The program, offered by the New Hampshire Academy of Science. will allow high school students to earn credit in life science (biology) and physical science (chemistry and physics).
“I am incredibly excited that we are able to bring this first of many programs to New Hampshire students and families,” said Edelblut. “All of our research shows that learning opportunities inside, and outside of the traditional school, that engage students result in deeper and richer learning. Beyond that, however, we know that these programs are particularly beneficial to otherwise disadvantaged students.”
Learn Everywhere, an innovative education program unique to New Hampshire, allows students to earn credit for learning outside of the classroom. The program, which has been under development since 2018, was first approved by the SBOE in August 2020 in a 4-3 vote.
Voting in favor Thursday were Sally Griffin, Ann Lane, Drew Cline and Phil Nazzaro.

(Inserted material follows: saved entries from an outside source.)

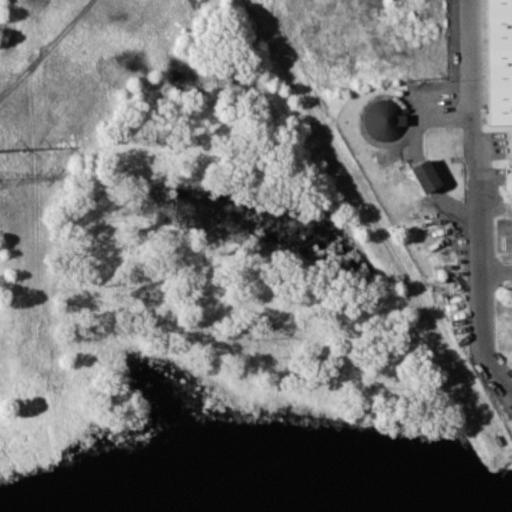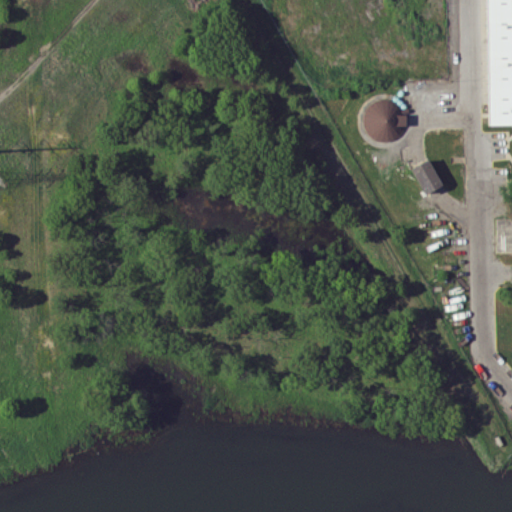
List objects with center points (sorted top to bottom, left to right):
building: (498, 60)
building: (383, 119)
building: (424, 175)
road: (478, 200)
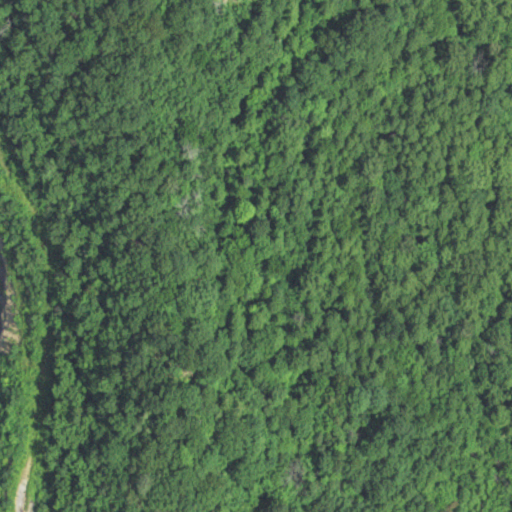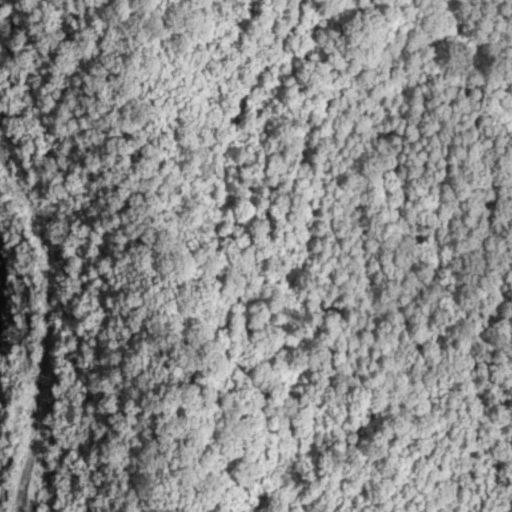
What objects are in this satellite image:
road: (351, 72)
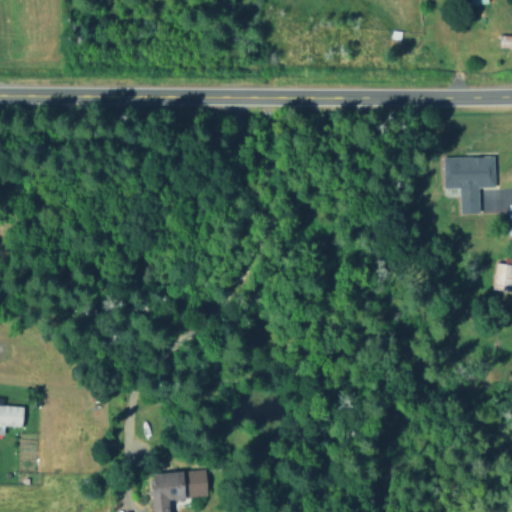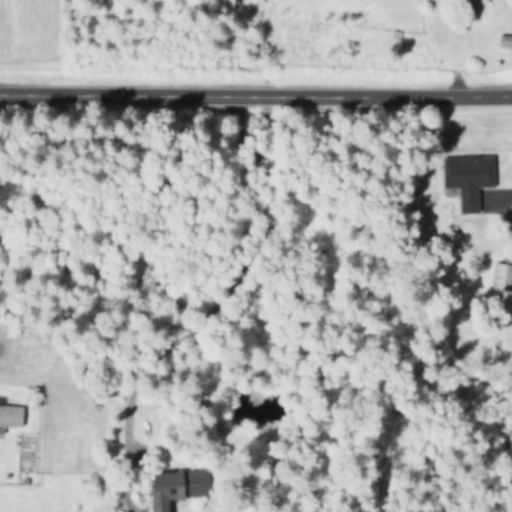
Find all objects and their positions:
building: (474, 2)
airport runway: (64, 51)
road: (255, 100)
building: (466, 177)
building: (509, 212)
road: (245, 306)
building: (10, 415)
building: (175, 487)
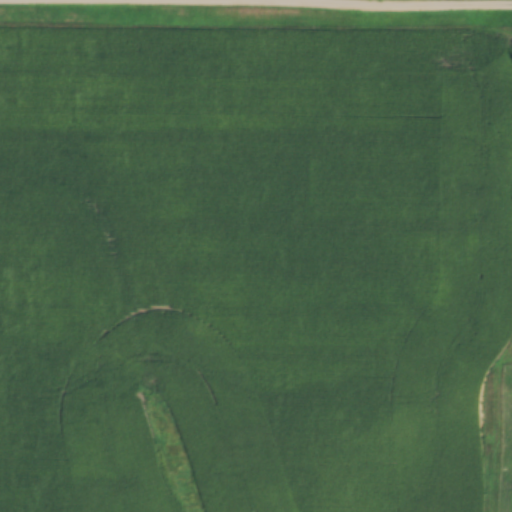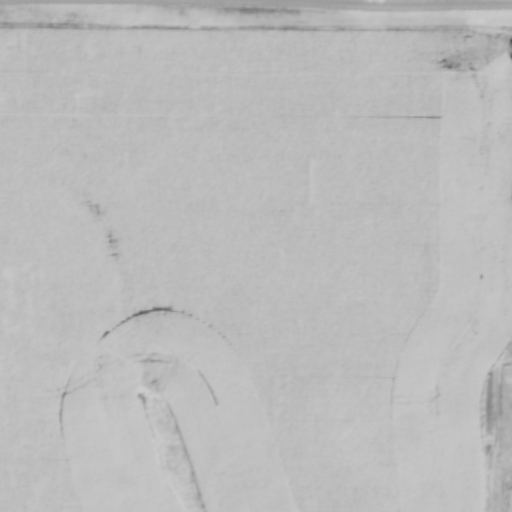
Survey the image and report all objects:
road: (474, 0)
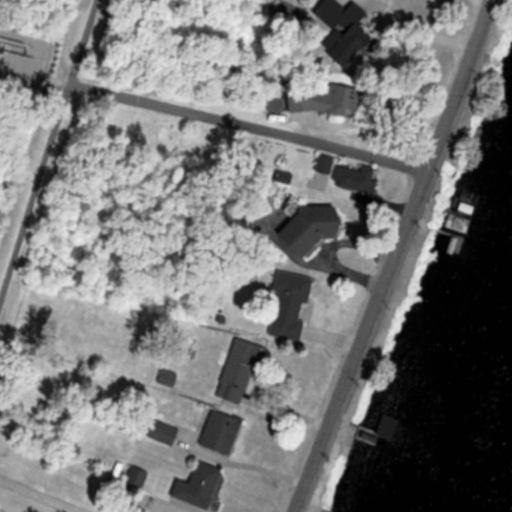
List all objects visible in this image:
road: (414, 23)
road: (366, 126)
road: (46, 151)
road: (385, 256)
road: (242, 467)
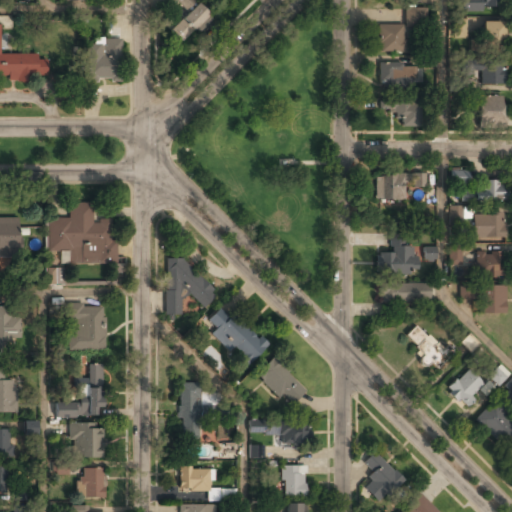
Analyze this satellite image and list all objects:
building: (75, 0)
building: (219, 0)
building: (415, 1)
building: (183, 3)
building: (477, 4)
building: (480, 4)
road: (38, 5)
road: (71, 9)
building: (414, 17)
building: (189, 20)
building: (188, 22)
building: (459, 28)
building: (458, 32)
building: (491, 33)
building: (492, 37)
building: (390, 38)
building: (389, 39)
road: (222, 54)
building: (102, 60)
road: (240, 60)
building: (102, 61)
building: (21, 65)
building: (21, 66)
building: (484, 70)
building: (490, 72)
building: (395, 74)
building: (402, 109)
building: (398, 110)
building: (489, 111)
building: (489, 111)
road: (158, 123)
road: (70, 127)
road: (428, 150)
road: (70, 173)
road: (160, 173)
building: (457, 177)
building: (395, 184)
building: (394, 185)
building: (489, 191)
building: (482, 192)
road: (442, 194)
building: (455, 215)
building: (485, 226)
building: (486, 226)
building: (8, 236)
building: (81, 236)
building: (82, 236)
building: (9, 237)
building: (428, 253)
building: (454, 254)
road: (141, 255)
road: (342, 256)
building: (395, 257)
building: (395, 258)
building: (486, 265)
building: (487, 265)
building: (54, 276)
building: (182, 285)
building: (183, 286)
road: (70, 290)
building: (403, 292)
building: (403, 292)
building: (465, 292)
building: (491, 299)
building: (491, 299)
building: (7, 325)
building: (8, 325)
building: (82, 326)
building: (83, 326)
building: (234, 336)
building: (235, 336)
road: (344, 342)
building: (421, 345)
building: (424, 346)
road: (328, 349)
building: (497, 375)
building: (496, 376)
building: (279, 381)
building: (280, 383)
building: (463, 387)
building: (464, 388)
building: (6, 394)
building: (6, 394)
road: (231, 394)
building: (82, 395)
building: (83, 395)
road: (41, 401)
building: (195, 410)
building: (187, 415)
building: (497, 420)
building: (495, 423)
building: (27, 427)
building: (28, 428)
building: (279, 429)
building: (279, 431)
building: (84, 439)
building: (85, 440)
building: (4, 444)
building: (5, 444)
building: (255, 451)
building: (59, 467)
building: (59, 468)
building: (379, 477)
building: (2, 478)
building: (2, 479)
building: (379, 479)
building: (193, 480)
building: (292, 480)
building: (292, 481)
building: (91, 482)
building: (90, 483)
building: (202, 484)
building: (418, 505)
building: (418, 506)
building: (18, 507)
building: (294, 507)
building: (295, 507)
building: (15, 508)
building: (77, 508)
building: (77, 508)
building: (195, 508)
building: (195, 508)
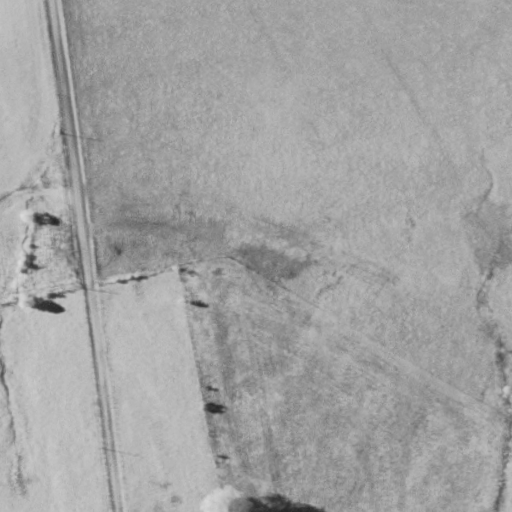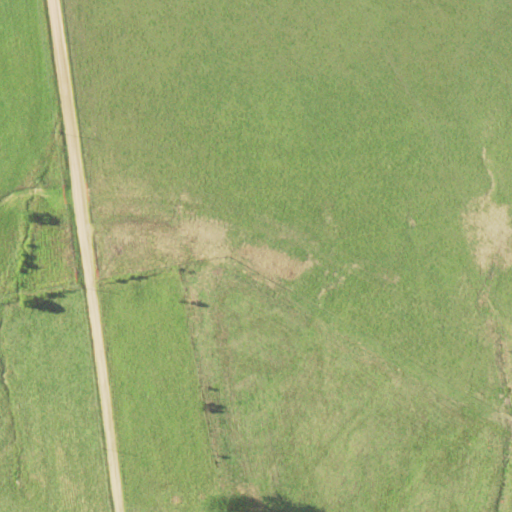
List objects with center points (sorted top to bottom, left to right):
road: (39, 256)
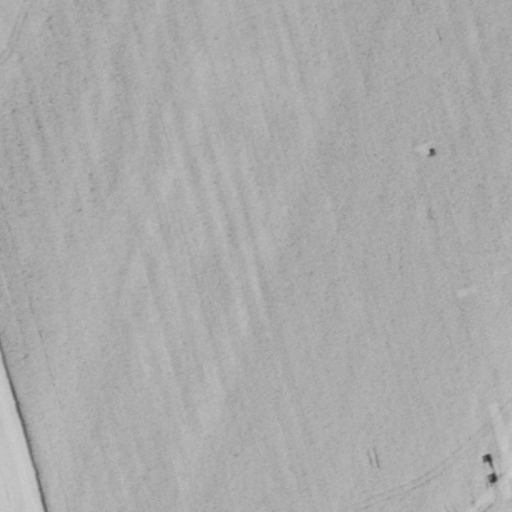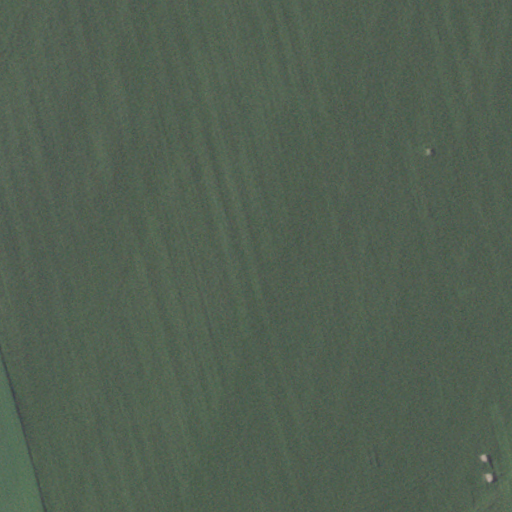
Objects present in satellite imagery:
crop: (256, 256)
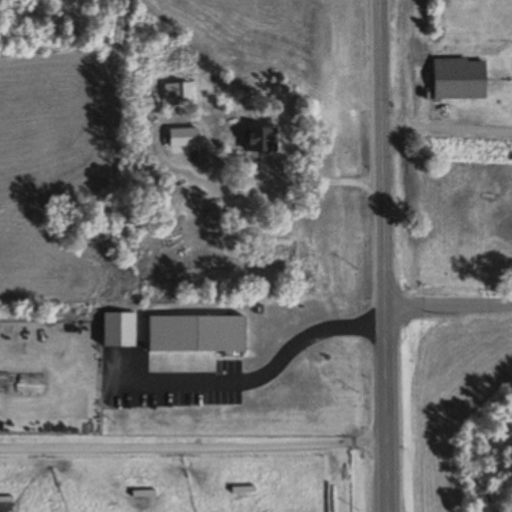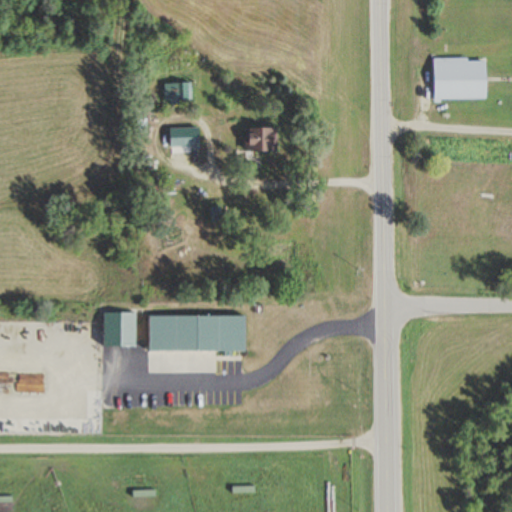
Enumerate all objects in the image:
building: (457, 79)
building: (175, 92)
road: (446, 130)
building: (188, 137)
building: (258, 140)
crop: (65, 176)
road: (381, 256)
road: (447, 307)
building: (116, 329)
building: (194, 334)
quarry: (447, 408)
building: (141, 493)
building: (5, 500)
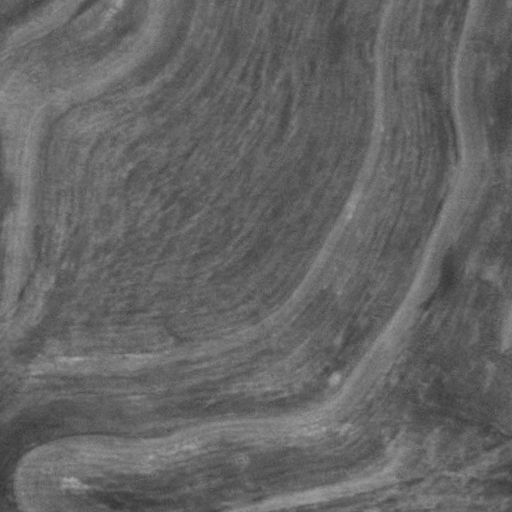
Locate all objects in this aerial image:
crop: (255, 255)
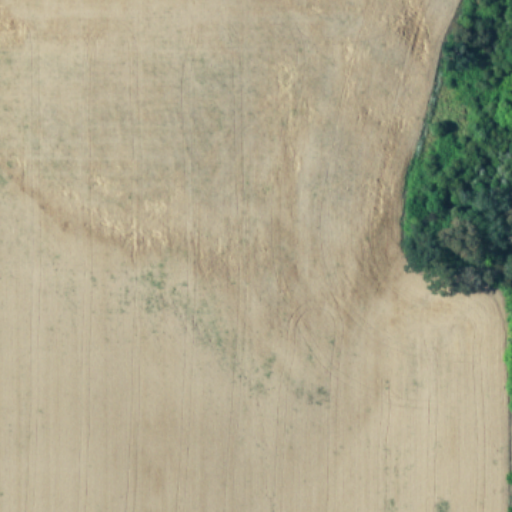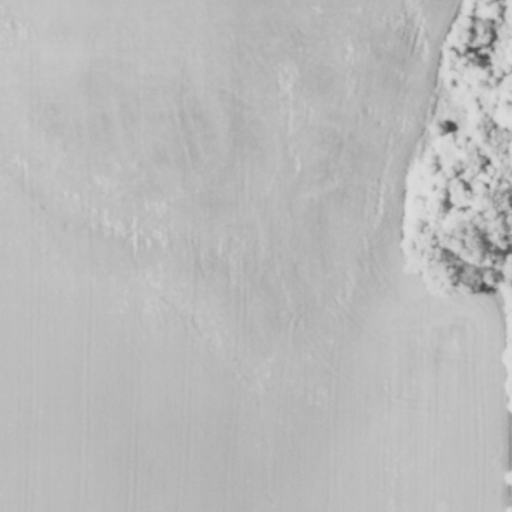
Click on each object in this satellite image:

Opposed were Kate Cassady, Cindy Chagnon and Helen Honorow.
“Through Learn Everywhere, students can earn high school credits by demonstrating competencies learned outside the school building,” said SBOE Chairman Drew Cline said after Thursday’s vote. “We’re thrilled to be able to offer students this opportunity to earn science credits by completing the world-class program at the New Hampshire Academy of Science.”
Board member Helen Honorow repeatedly voiced her opposition to the Learn Everywhere initiative, claiming it promotes private education over public schools and arguing that it will exacerbate the income gap’s impact on education.
“The Commissioner, he talked about parents not being able to afford a whole private school, but they could buy a piece of private school. That’s something he talked to me about. And we [the Board of Education] heard that this will increase the equity gap.”
When the SBOE voted to enact the program, NEA-NH President Megan Tuttle called the vote “insulting to education professionals across New Hampshire.”
But on Thursday, every board member voted to enact the first of what is scheduled to be many independent, off-campus educational opportunities. It may reflect the high quality of the N.H. Academy of Science’s program, or the lack of opposition among Granite State parents towards giving students more educational choices.
Either way, it’s going to be more difficult for SBOE members or Learn Everywhere opponents in the legislature to block the next offering at the behest of teachers unions or public school administrators.